German nationalist and early Nazi

Kurt Lüdecke (5 February 1890 – 1960) was an ardent German nationalist and international traveler who joined the Nazi Party in the early 1920s and who used his social connections to raise money for the NSDAP. Before attending a rally at which Adolf Hitler was a featured speaker, Lüdecke had assumed that Hitler was simply "one more fanatic" but after hearing Hitler speak at a mass demonstration at the Königsplatz in Munich, he adopted Hitler as his hero: "His appeal to German manhood was like a call to arms, the gospel he preached a sacred truth." The next day, he spoke to Hitler for four hours and offered himself to Hitler and the Nazi cause "without reservation ... I had given him my soul."

==Career==
Lüdecke was born in Berlin, Germany.

In the wake of the uproar over the Law for the Protection of the Republic, after the assassination of Walther Rathenau in 1922, an unrealistic plan for a coup d'état in Munich was hatched by civil servant Dr. Otto Pittinger. Nationalist organizations, including the Nazis, would overthrow the Bavarian government via a putsch and replace it with a dictatorship under Gustav Ritter von Kahr, the former minister president of Bavaria. Lüdecke's mission was to help coordinate support of the Northern German National Socialist revolutionaries in preparation for spreading the putsch throughout Germany.

In 1924, Lüdecke visited the U.S. in an effort to garner support and funds for the Nazis.

Upon his return to Bavaria, Lüdecke found that Pittinger was going on vacation instead of running a coup and that Hitler was furious, announcing to Lüdecke that he would never again rely on others for help in a coup.

Lüdecke offered his services to Hitler as an envoy to Benito Mussolini soon after the Italian dictator marched on Rome and rose to power in Italy.
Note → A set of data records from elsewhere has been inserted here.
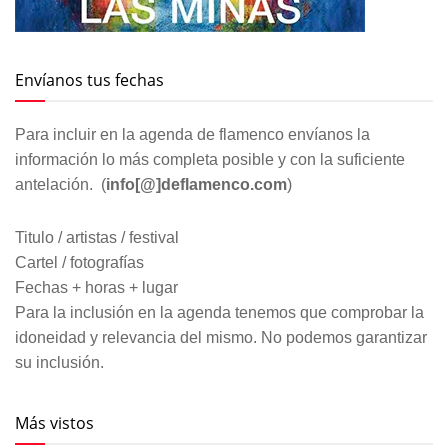
Envíanos tus fechas
Para incluir en la agenda de flamenco envíanos la
información lo más completa posible y con la suficiente
antelación. (
info[@]deflamenco.com
)
Titulo / artistas / festival
Cartel / fotografías
Fechas + horas + lugar
Para la inclusión en la agenda tenemos que comprobar la
idoneidad y relevancia del mismo. No podemos garantizar
su inclusión.
Más vistos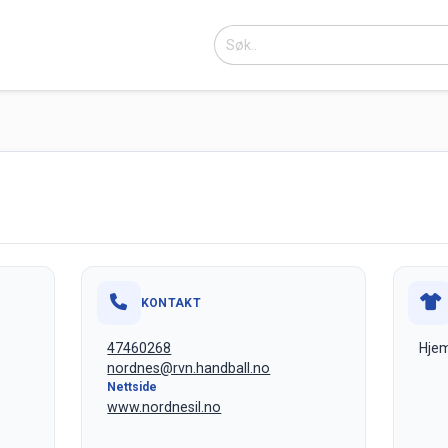
KONTAKT
47460268
Hjem
nordnes@rvn.handball.no
Nettside
www.nordnesil.no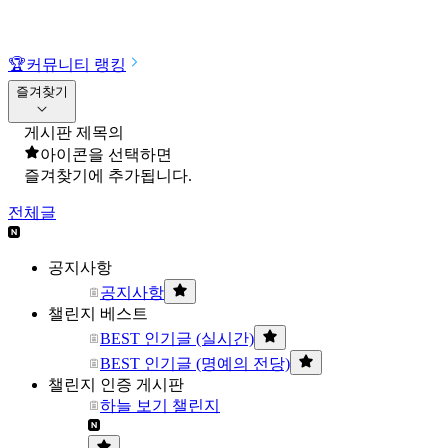
🏆
커뮤니티 랭킹
즐겨찾기
게시판 제목의
아이콘을 선택하면
즐겨찾기에 추가됩니다.
전체글
공지사항
공지사항
챌린지 베스트
BEST 인기글 (실시간)
BEST 인기글 (명예의 전당)
챌린지 인증 게시판
하늘 보기 챌린지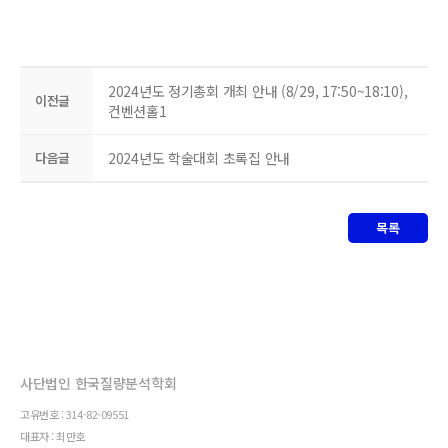
2024년도 정기총회 개최 안내 (8/29, 17:50~18:10),
이전글
컨벤션홀1
다음글
2024년도 학술대회 초록집 안내
목록
사단법인 한국질량분석학회
고유번호 : 314-82-09551
대표자 : 최만호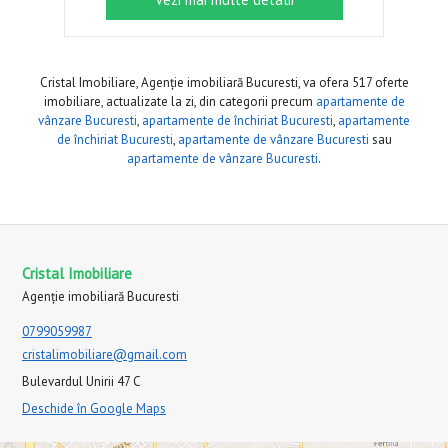
Cristal Imobiliare, Agenție imobiliară Bucuresti, va ofera 517 oferte
imobiliare, actualizate la zi, din categorii precum
apartamente de
vânzare Bucuresti
,
apartamente de închiriat Bucuresti
,
apartamente
de închiriat Bucuresti
,
apartamente de vânzare Bucuresti
sau
apartamente de vânzare Bucuresti
.
Cristal Imobiliare
Agenție imobiliară Bucuresti
0799059987
cristalimobiliare@gmail.com
Bulevardul Unirii 47 C
Deschide în Google Maps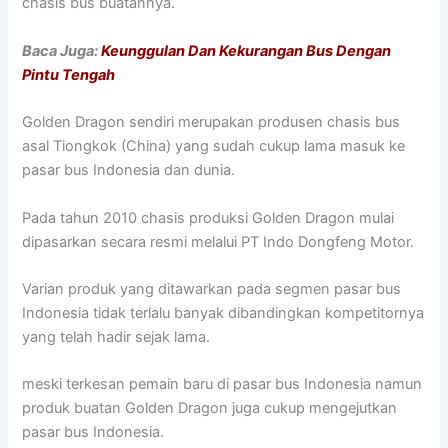
chasis bus buatannya.
Baca Juga:
Keunggulan Dan Kekurangan Bus Dengan
Pintu Tengah
Golden Dragon sendiri merupakan produsen chasis bus
asal Tiongkok (China) yang sudah cukup lama masuk ke
pasar bus Indonesia dan dunia.
Pada tahun 2010 chasis produksi Golden Dragon mulai
dipasarkan secara resmi melalui PT Indo Dongfeng Motor.
Varian produk yang ditawarkan pada segmen pasar bus
Indonesia tidak terlalu banyak dibandingkan kompetitornya
yang telah hadir sejak lama.
meski terkesan pemain baru di pasar bus Indonesia namun
produk buatan Golden Dragon juga cukup mengejutkan
pasar bus Indonesia.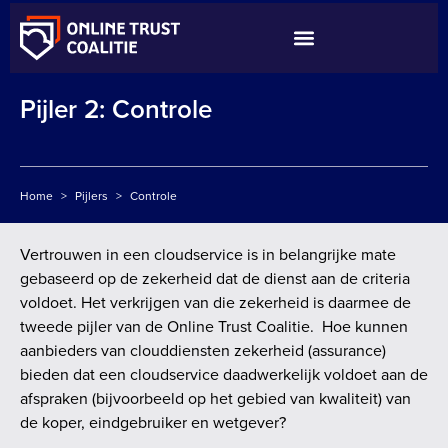
NL
Pijler 2: Controle
Home
>
Pijlers
>
Controle
Vertrouwen in een cloudservice is in belangrijke mate
gebaseerd op de zekerheid dat de dienst aan de criteria
voldoet. Het verkrijgen van die zekerheid is daarmee de
tweede pijler van de Online Trust Coalitie. Hoe kunnen
aanbieders van clouddiensten zekerheid (assurance)
bieden dat een cloudservice daadwerkelijk voldoet aan de
afspraken (bijvoorbeeld op het gebied van kwaliteit) van
de koper, eindgebruiker en wetgever?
His attempts to raise money from Mussolini were not productive. But Lüdecke persuaded Mussolini to send Leo Negrelli to Munich to interview Hitler on October 16, 1923, for the Corriere Italiano, providing visibility for the Nazis in Italy.
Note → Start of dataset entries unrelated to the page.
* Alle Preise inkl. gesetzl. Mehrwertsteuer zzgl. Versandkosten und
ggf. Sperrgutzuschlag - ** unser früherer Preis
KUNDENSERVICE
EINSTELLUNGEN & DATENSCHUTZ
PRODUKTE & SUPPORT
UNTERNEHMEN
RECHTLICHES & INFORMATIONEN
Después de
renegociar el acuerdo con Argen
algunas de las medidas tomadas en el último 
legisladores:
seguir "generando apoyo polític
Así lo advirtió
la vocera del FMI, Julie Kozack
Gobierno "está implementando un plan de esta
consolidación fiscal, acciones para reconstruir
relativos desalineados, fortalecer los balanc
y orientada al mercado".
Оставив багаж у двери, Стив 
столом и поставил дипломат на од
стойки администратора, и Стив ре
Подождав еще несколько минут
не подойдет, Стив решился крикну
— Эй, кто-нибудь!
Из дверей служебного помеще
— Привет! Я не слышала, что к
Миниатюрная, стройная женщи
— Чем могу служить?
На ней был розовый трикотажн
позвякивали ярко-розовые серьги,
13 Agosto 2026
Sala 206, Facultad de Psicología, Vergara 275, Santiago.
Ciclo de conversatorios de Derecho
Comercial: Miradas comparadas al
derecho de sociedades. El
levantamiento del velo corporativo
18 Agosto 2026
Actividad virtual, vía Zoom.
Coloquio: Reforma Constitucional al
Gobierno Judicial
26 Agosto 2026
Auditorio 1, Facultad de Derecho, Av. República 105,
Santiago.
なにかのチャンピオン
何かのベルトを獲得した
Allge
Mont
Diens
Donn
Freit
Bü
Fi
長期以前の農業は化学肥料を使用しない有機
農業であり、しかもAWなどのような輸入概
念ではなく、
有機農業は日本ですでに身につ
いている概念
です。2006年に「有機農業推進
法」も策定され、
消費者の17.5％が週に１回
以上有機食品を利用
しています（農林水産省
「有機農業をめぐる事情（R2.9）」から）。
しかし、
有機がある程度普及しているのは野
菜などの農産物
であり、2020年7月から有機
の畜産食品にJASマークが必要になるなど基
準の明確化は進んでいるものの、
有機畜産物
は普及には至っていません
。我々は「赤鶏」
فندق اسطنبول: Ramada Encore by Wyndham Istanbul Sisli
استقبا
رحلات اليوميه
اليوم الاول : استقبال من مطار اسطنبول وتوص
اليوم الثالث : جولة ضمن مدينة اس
Lüdecke also visited Henry Ford in Michigan to see if Ford, a wealthy industrialist, would contribute funds to the struggling Nazi Party. Lüdecke's introduction was provided by the composer Siegfried and his wife Winifred Wagner, who were Hitler supporters. However, Ford declined
to contribute.

Possibly due to his association with Ernst Röhm, Hitler became suspicious of him, as of many others in the early S.A., imprisoned him and apparently had him marked for death during The Night of the Long Knives. However Lüdecke escaped to Czechoslovakia and then to North America, where he landed on the day many of his former associates were assassinated.
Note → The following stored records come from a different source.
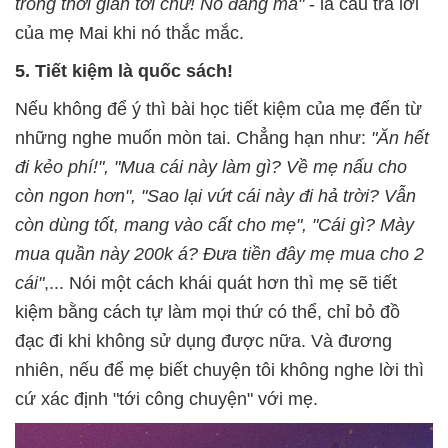
trong thời gian tới chứ! Nó đáng mà"
- là câu trả lời
của mẹ Mai khi nó thắc mắc.
5. Tiết kiệm là quốc sách!
Nếu không để ý thì bài học tiết kiệm của mẹ đến từ
những nghe muốn mòn tai. Chẳng hạn như:
"Ăn hết
đi kẻo phí!", "Mua cái này làm gì? Về mẹ nấu cho
còn ngon hơn", "Sao lại vứt cái này đi hả trời? Vẫn
còn dùng tốt, mang vào cất cho mẹ", "Cái gì? Mày
mua quần này 200k á? Đưa tiền đây mẹ mua cho 2
cái"
,... Nói một cách khái quát hơn thì mẹ sẽ tiết
kiệm bằng cách tự làm mọi thứ có thể, chỉ bỏ đồ
đạc đi khi không sử dụng được nữa. Và đương
nhiên, nếu để mẹ biết chuyện tôi không nghe lời thì
cứ xác định "tới công chuyện" với mẹ.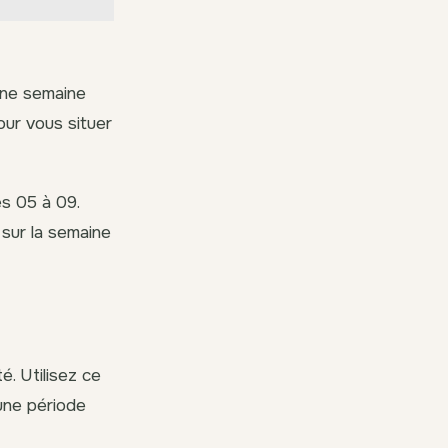
une semaine
our vous situer
es 05 à 09.
 sur la semaine
. Utilisez ce
 une période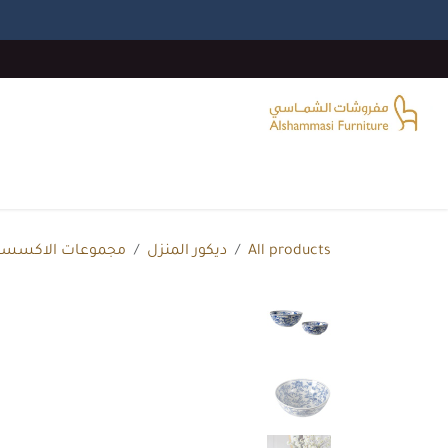
خطي للذهاب إلى المحتوى
الرئيسية
غرفة المعيشة
غرف النوم
غرفة الطع
All products
ديكور المنزل
مجموعات الاكسسو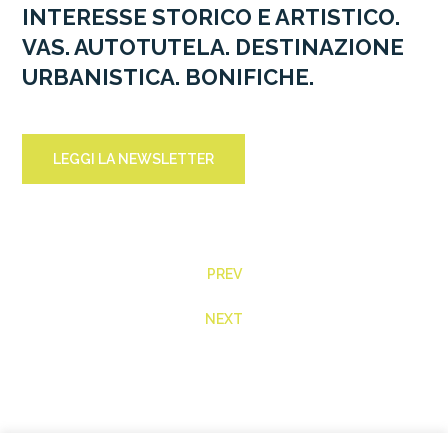
INTERESSE STORICO E ARTISTICO.
VAS. AUTOTUTELA. DESTINAZIONE
URBANISTICA. BONIFICHE.
LEGGI LA NEWSLETTER
PREV
NEXT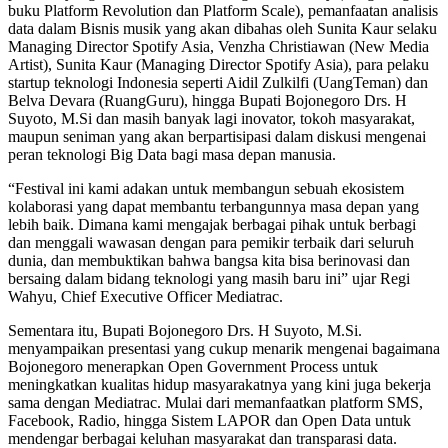
buku Platform Revolution dan Platform Scale), pemanfaatan analisis
data dalam Bisnis musik yang akan dibahas oleh Sunita Kaur selaku
Managing Director Spotify Asia, Venzha Christiawan (New Media
Artist), Sunita Kaur (Managing Director Spotify Asia), para pelaku
startup teknologi Indonesia seperti Aidil Zulkilfi (UangTeman) dan
Belva Devara (RuangGuru), hingga Bupati Bojonegoro Drs. H
Suyoto, M.Si dan masih banyak lagi inovator, tokoh masyarakat,
maupun seniman yang akan berpartisipasi dalam diskusi mengenai
peran teknologi Big Data bagi masa depan manusia.
“Festival ini kami adakan untuk membangun sebuah ekosistem
kolaborasi yang dapat membantu terbangunnya masa depan yang
lebih baik. Dimana kami mengajak berbagai pihak untuk berbagi
dan menggali wawasan dengan para pemikir terbaik dari seluruh
dunia, dan membuktikan bahwa bangsa kita bisa berinovasi dan
bersaing dalam bidang teknologi yang masih baru ini” ujar Regi
Wahyu, Chief Executive Officer Mediatrac.
Sementara itu, Bupati Bojonegoro Drs. H Suyoto, M.Si.
menyampaikan presentasi yang cukup menarik mengenai bagaimana
Bojonegoro menerapkan Open Government Process untuk
meningkatkan kualitas hidup masyarakatnya yang kini juga bekerja
sama dengan Mediatrac. Mulai dari memanfaatkan platform SMS,
Facebook, Radio, hingga Sistem LAPOR dan Open Data untuk
mendengar berbagai keluhan masyarakat dan transparasi data.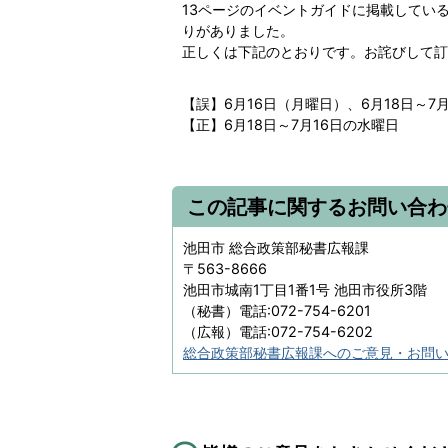
13ページのイベントガイドに掲載してい
りがありました。
正しくは下記のとおりです。お詫びして訂
【誤】6月16日（月曜日）、6月18日～7
【正】6月18日～7月16日の水曜日
この記事に関するお問い合わ
池田市 総合政策部秘書広報課
〒563-8666
池田市城南1丁目1番1号 池田市役所3階
（秘書）電話:072-754-6201
（広報）電話:072-754-6202
総合政策部秘書広報課へのご意見・お問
Soon after his arrival, in September 1934, Lüdecke appeared before the House Un-American Activities Committee. In 1935, he founded the Swastika League of America (also known as the Swastika Press), a breakaway group of the Free Society of Teutonia.

On December 8, 1941, under Proclamation 2526, Lüdecke was arrested by the FBI and interned on Ellis Island.

In 1946, he was ordered to be deported back to Germany. In 1947, Ludecke petitioned for a writ of habeas corpus to order his release. The Supreme Court ruled 5–4 to release Ludecke but also found that the Alien Enemies Act allowed for detainment beyond the time hostilities ceased until an actual treaty was signed with the hostile nation or government. Ultimately, he was deported to Germany on June 22, 1948. He settled in Bavaria as his home in Berlin was under Soviet control. He died in Prien am Chiemsee.

===I Knew Hitler===
Lüdecke's chief work is his book I Knew Hitler, an early study of the German Führer originally published by Scribners in 1937. The 833-page book, subtitled The Story of a Nazi Who Escaped the Blood-Purge, was reissued by Pen and Sword in 2013. Credit for assistance in writing and editing the book has been given to Paul Mooney (1904–1939), who had also served as secretary and literary assistant to travel writer Richard Halliburton.

An account of the collaboration between Lüdecke and Mooney is in 2007's Horizon Chasers—The Lives and Adventures of Richard Halliburton and Paul Mooney by Gerry Max.